IAEA spokeswoman Melissa Fleming said they will operate "like detectives" in inspecting suspected Iraqi arms sites.

"We operate like detectives and when we have clues, we have to be flexible and change our plans," she said.

"One of the most important points of our strategy is the ability to conduct unannounced inspections, we will never reveal where we are going," she told reporters upon her arrival at the hotel housing the inspectors in Baghdad.

"We have had a lot of promises of cooperation, we believe that this is a good start, but we have suspicious minds, we are here to test cooperation among other things," added Fleming, a U.S. national.

" We've no doubt that he (Saddam Hussein) has weapons of mass destruction", says Blair

The inspectors will start by checking the sites left under electronic surveillance by their predecessors from the now defunct UN Special Commission (UNSCOM) which pulled out of Baghdad four years ago, on the eve of U.S. and British air attacks.

Frenchman Jacques Baute will be leading the IAEA inspection team and Greek Demetrios Perricos will head the UNMOVIC group.
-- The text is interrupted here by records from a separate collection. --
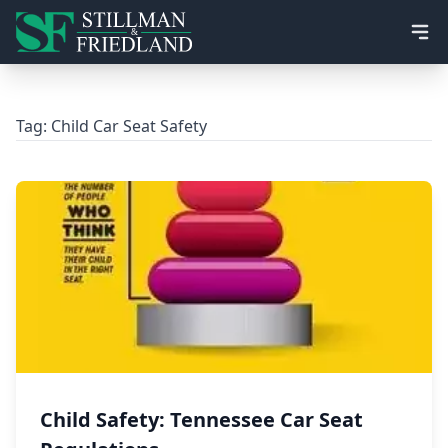
Ope
Tag:
Child Car Seat Safety
Child Safety: Tennessee Car Seat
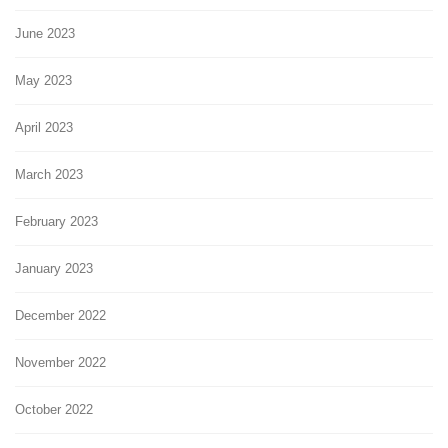
June 2023
May 2023
April 2023
March 2023
February 2023
January 2023
December 2022
November 2022
October 2022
Members of the teams come from Australia, Britain, Egypt, Finland, Russia and the United States.

In London, meanwhile, British Prime Minister Tony Blair said Monday that Baghdad will have defied the United Nations if it claims to have no weapons of mass destruction.

"We've no doubt that he has weapons of mass destruction, so let's wait and see what he actually says," the Prime Minister told a Downing Street press conference.

 

"This has got to be a situation where there is an honest declaration by Saddam and should it be found that that declaration was dishonest, then that most certainly would be a material breach (of the UN resolution)," Blair said.

"It's not a game of hide and seek.., it's not a game where the inspectors go in and see if they can find the stuff and he sees if he can conceal it," he added.

British Defense Secretary Geoff Hoon was expected to call up military reservists, in readiness for any British participation in a U.S.-led attack on Iraq, according to media reports.

Opinion in Britain is divided on the question of a war in Iraq, but the number in favor is growing, according to a poll in the left-wing Guardian daily Monday.

Forty percent were against a war against Baghdad. But those in favor increased from 32 percent at the start of November to 39 percent, according to the survey.

The poll was carried out by the ICM institute on November 21 and 22 among 1,047 adults.

The pro-war level was the highest for the past several months, except for one poll that followed the October 12 Bali attack which killed more than 190 people.